Activity:
Put the lines of all the entries below into a Markdown table with the columns Row and Line, numbering the rows and skipping blank lines. Leave the pictures out of the table.

Source information:
● ● ● ● ● ● ●

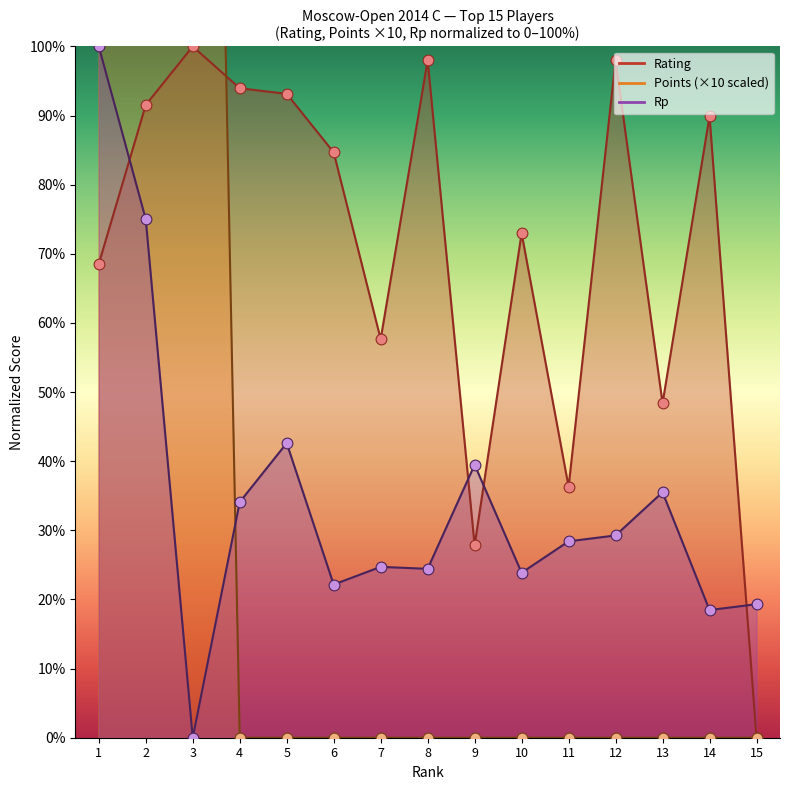

Is the value of Rating at 6 greater than the value of Points at 3?

No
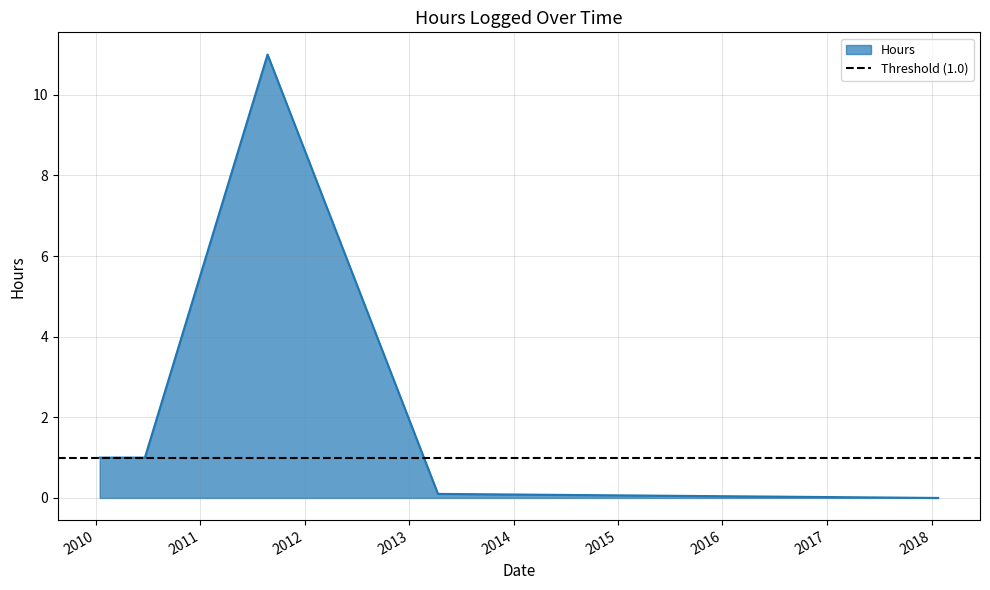

The value at 08/24/2011 is 11.0. True or false?

True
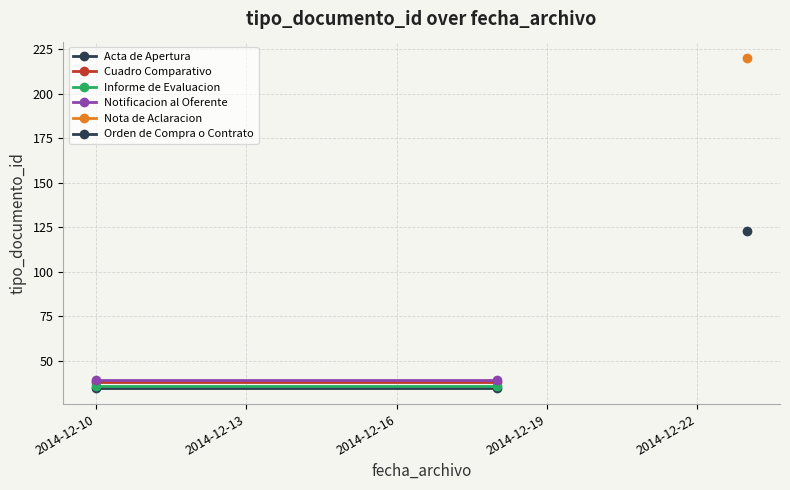

At 2014-12-10, list the series in order from largest to smallest.

Notificacion al Oferente, Cuadro Comparativo, Informe de Evaluacion, Acta de Apertura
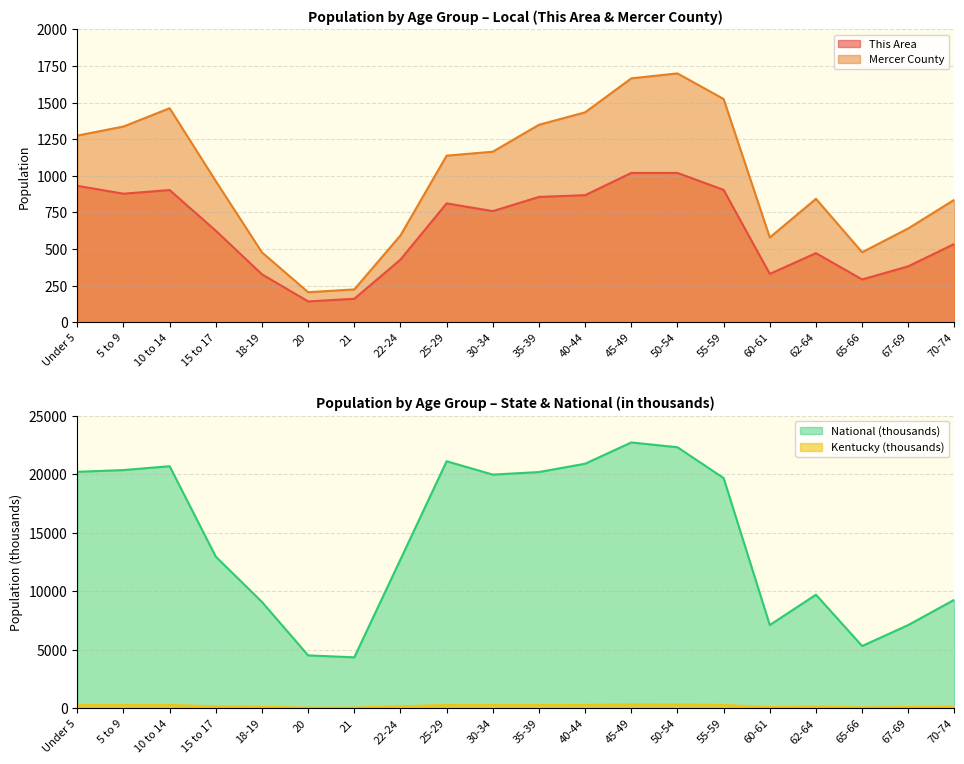

What are all the series names shown in the legend?

This Area, Mercer County, Kentucky, National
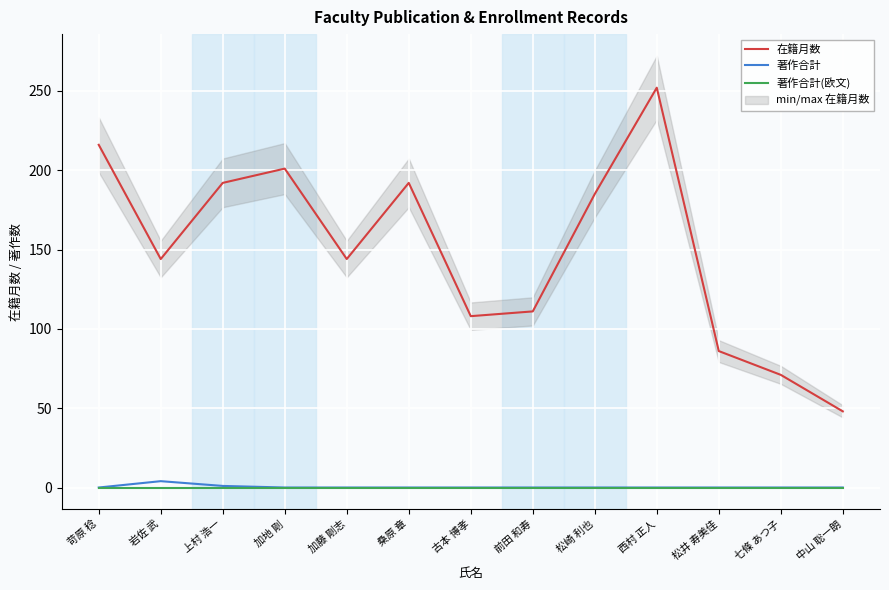

Where is the first local maximum for 在籍月数?

加地 剛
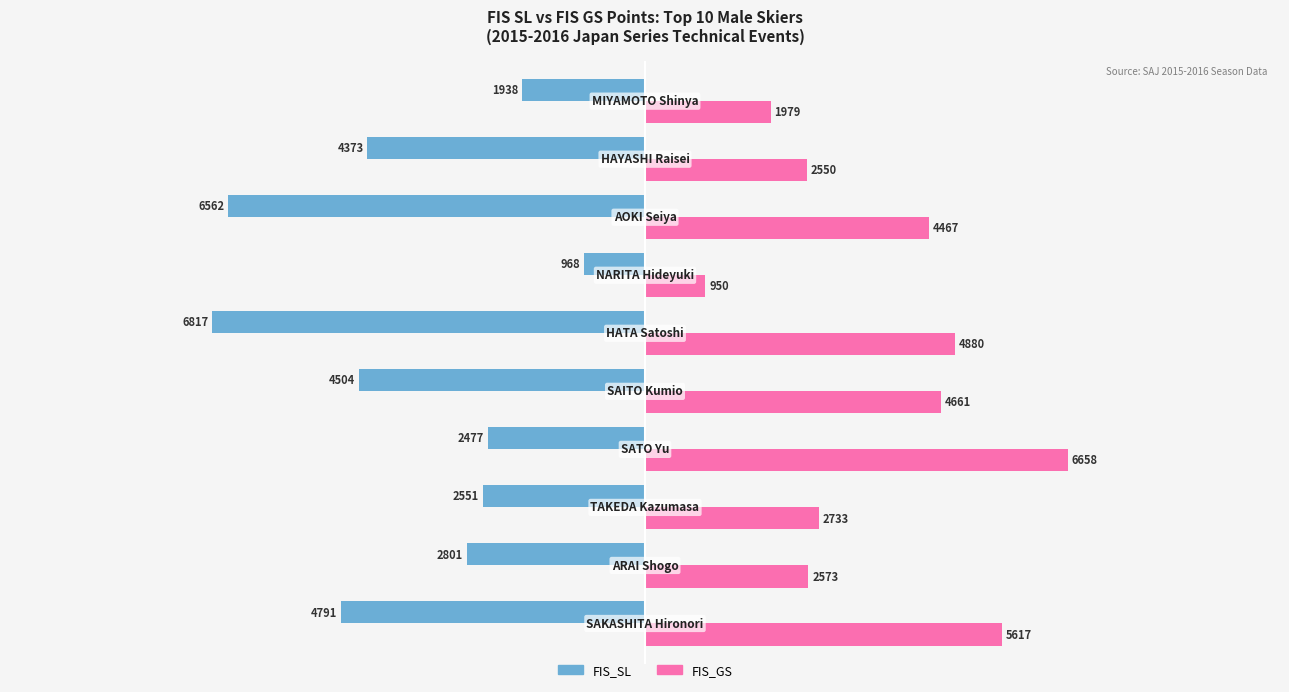

What is the average value of the FIS_SL series?

-3778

● ● ● ● ● ● ●

Task answer:
| Row | Line |
|---|---|
| 1 | Is the value of Rating at 6 greater than the value of Points at 3? |
| 2 | No |
| 3 | The value at 08/24/2011 is 11.0. True or false? |
| 4 | True |
| 5 | At 2014-12-10, list the series in order from largest to smallest. |
| 6 | Notificacion al Oferente, Cuadro Comparativo, Informe de Evaluacion, Acta de Apertura |
| 7 | What are all the series names shown in the legend? |
| 8 | This Area, Mercer County, Kentucky, National |
| 9 | Where is the first local maximum for 在籍月数? |
| 10 | 加地 剛 |
| 11 | What is the average value of the FIS_SL series? |
| 12 | -3778 |